■ Document ■
┌──

- Research reveals over-60s spend more than 400 hours a year gaming, with almost a third (30%) playing to escape reality
- Older gamers say gaming has improved their mental health (30%) and reduced their feelings of loneliness (19%)
- Console-loving over-60s are big fans of FIFA (15%), while almost one in seven (14%) enjoy popular first-person shooter franchise Call of Duty
- Analysis shows UK gamers are adding £342,720,000 a year to the nation’s energy bill.
The nation’s older gamers are swapping knitting needles and gardening tools for gaming controllers as they look to tackle loneliness and improve their mental health, according to new research from energyhelpline.com.
The UK’s over-60s now spend an average of eight hours gaming each week – just 45 minutes a week less than the nation’s youngest adult gamers (16-29-year-olds).
For these silver gamers, that equates to over 416 hours playing video games per year, with the majority of older gamers playing on a smartphone (49%) or tablet (40%), while one in eight (12%) have splashed out on a PS4.
The findings come after the gaming industry reported a record £7 billion in sales last year alone, with research by Ofcom revealing that nearly two-thirds (62%) of UK adults played some form of video game in 2020.
Older gamers skipping household chores
Gaming has become a significant part of the lives of people over 60, with two-in-five (41%) admitting they spend more time gaming than on other hobbies including knitting, cooking and gardening. An additional two-in-five (40%) confess to having dodged household chores to continue gaming, while a hardcore 13% admit to losing sleep so they can continue playing.
And while popular mobile game Candy Crush (56%) is the older gamers’ distraction of choice, console-loving over-60s are also fans of FIFA (15%), Call of Duty (14%) and Grand Theft Auto (7%).

└──

■ Exercise instructions ■
1 – According to the article on gamers over 60, how many hours a week do UK over-60s spend gaming on average?
2 – Summarize the article on gamers over 60 in two sentences.
3 – Carry on the article on gamers over 60 from its last sentence.
The material that follows has no connection to the article on gamers over 60.

■ Information shown ■
┌──

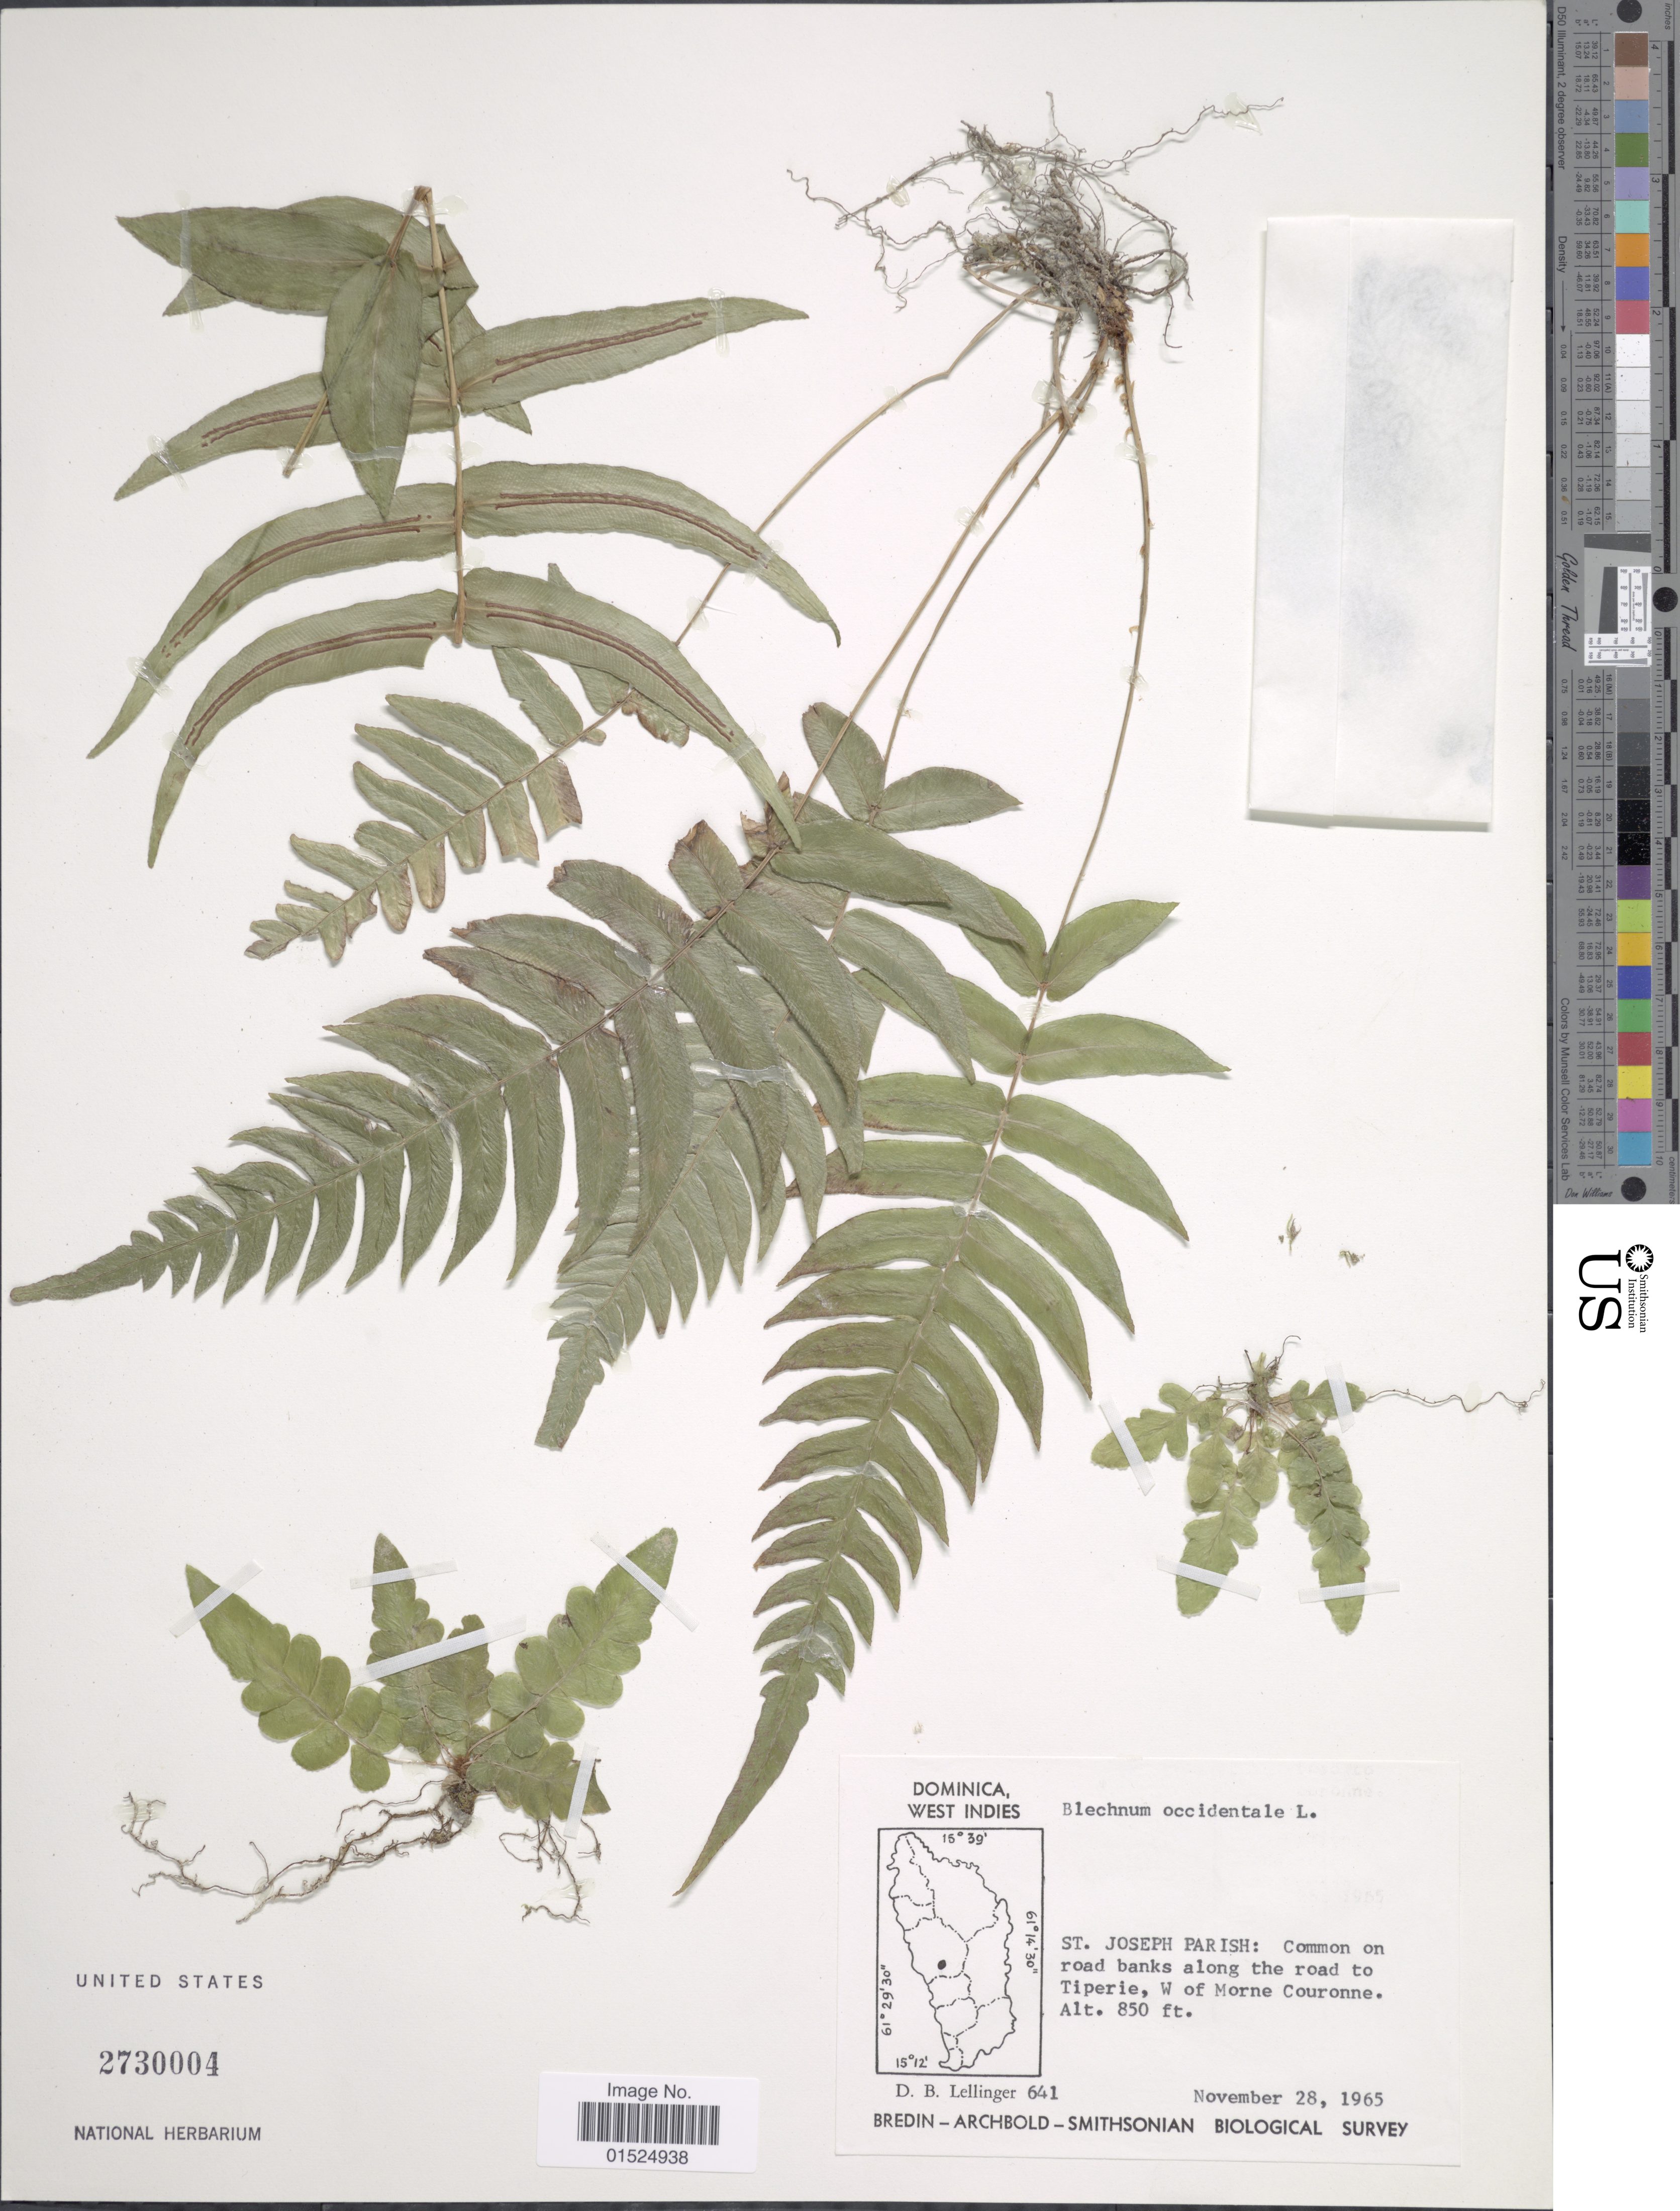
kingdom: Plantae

└──
┌──

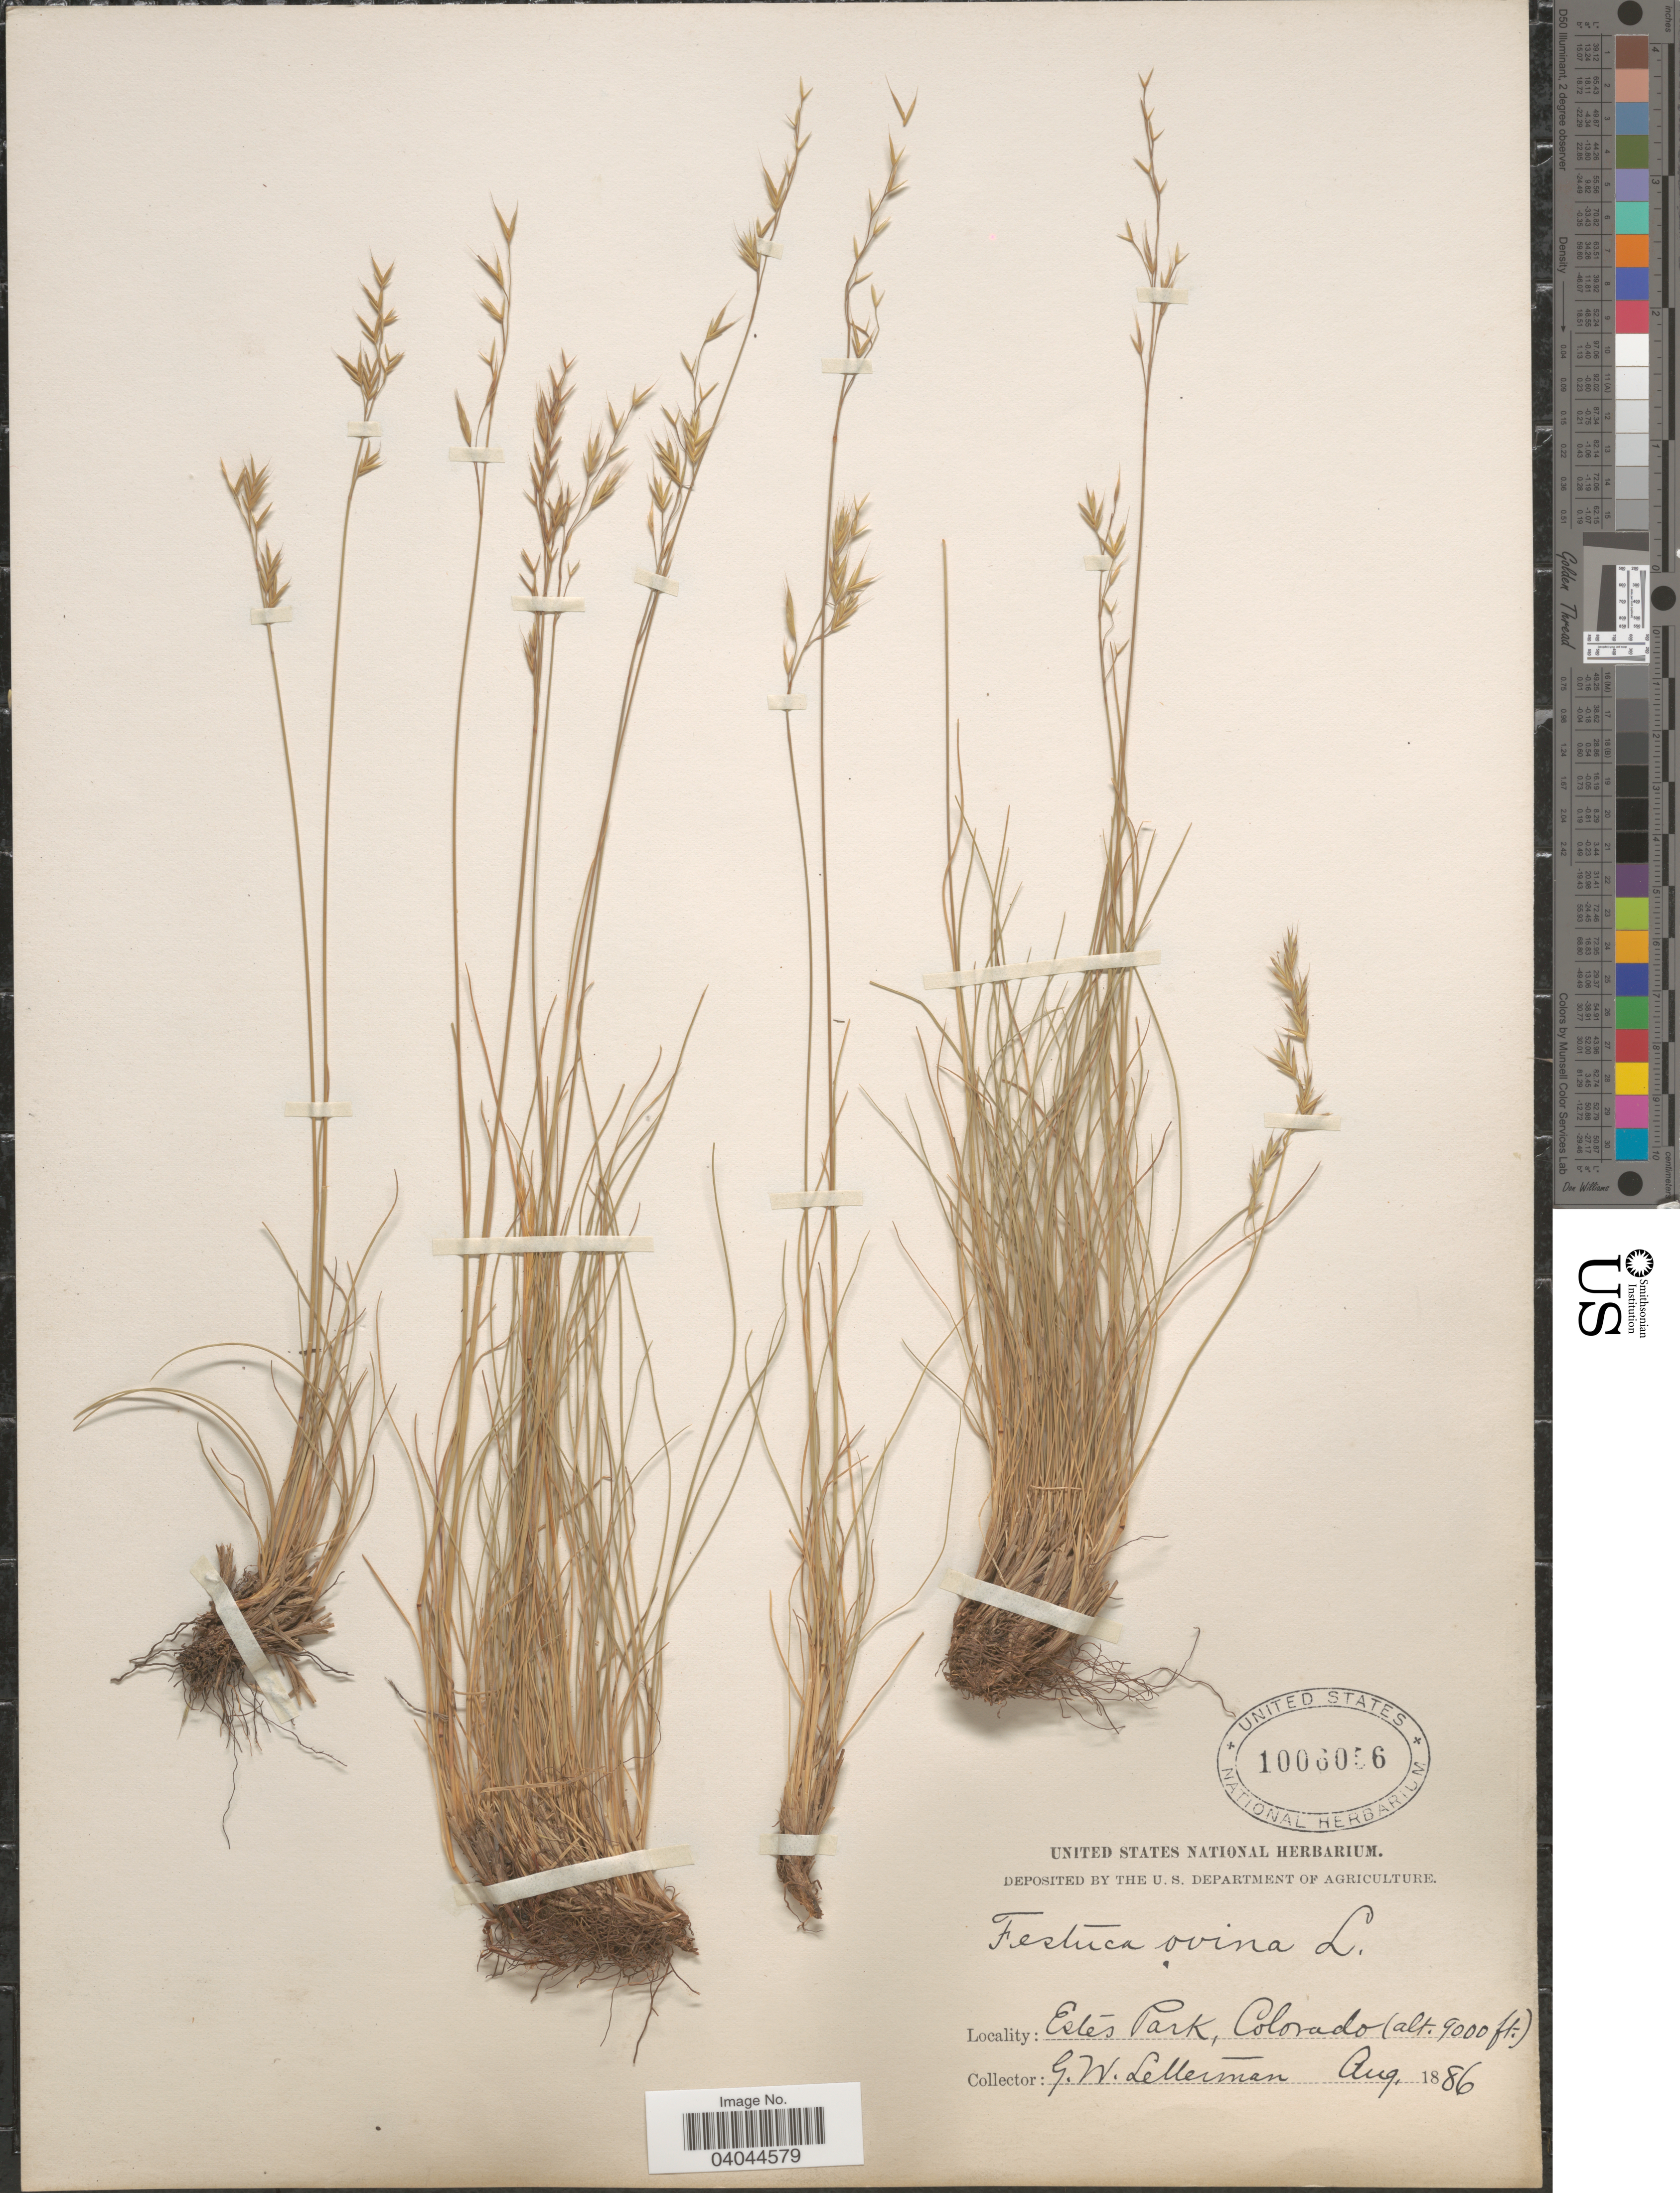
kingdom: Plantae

└──

■ Written responses ■
1 – Eight hours a week.

2 – UK adults over 60 now game an average of eight hours a week, mostly on smartphones or tablets, and some say it has improved their mental health and reduced their loneliness. Two in five spend more time gaming than on other hobbies, two in five have dodged household chores to keep playing, and Candy Crush is their most popular game.

3 –
Younger players socialise
With all ages regularly picking up their controllers, gaming is no longer considered an anti-social activity but a way to keep in touch with friends. When asked why they play video games, four in ten (42%) of gamers stated that they play to socialise with friends and other gamers, with this increasing to two thirds (66%) for those aged 16-29.
Gaming is also becoming a more acceptable family activity, with 15% of 16-29-year-olds using video games to socialise with parents and grandparents.
Older gamers play to escape reality
But for those aged 60+, gaming is more than a social tool, with nearly a third (30%) saying it has helped improve their mental health and a fifth (19%) believe it has helped tackle their loneliness. A further three-in-ten (30%) play to escape reality.
Tashema Jackson, consumer champion at energyhelpine.com, comments:
“After a year of lockdown and shielding, gone are the days of young kids gaming alone in their parents’ basement.
“With older generations looking for new ways to socialise and tackle loneliness, it’s no wonder many have turned to video games, with our research revealing that gaming is an acceptable way for all to socialise – regardless of age.
“As older gamers continue to increase their time gaming, they’re going to see their energy bills rise somewhat thanks to modern consoles using more electricity than their classic counterparts.
“By taking the time to switch to a fixed energy deal, you can make sure you’re not paying over the odds for your energy and can continue gaming without worrying about the impact on your savings.”
Note to editors
For more information, please contact: Rory Stoves at firstname.lastname@example.org
Research stats in this release are from a 2,005 respondent consumer survey of UK gamers, conducted by Prospectus Global, 2021.
Annual cost of energy for gamers:
- The average watts used by games console (150W / 1000 = 0.15 kW)
- Average annual hours spent gaming = 442
- Average annual kWh used for gaming (0.15 x 442 = 66.3 kWh)
- UK average cost per kWh = 14.37p
- Cost of one gamer’s annual energy usage for 150W console (66.3 kWh x 14.37p = 952.73p or £9.52
- Total number of gamers in the UK = 36,000,000
- Total cost to the nation (£9.52 * 36m = £342,720,000)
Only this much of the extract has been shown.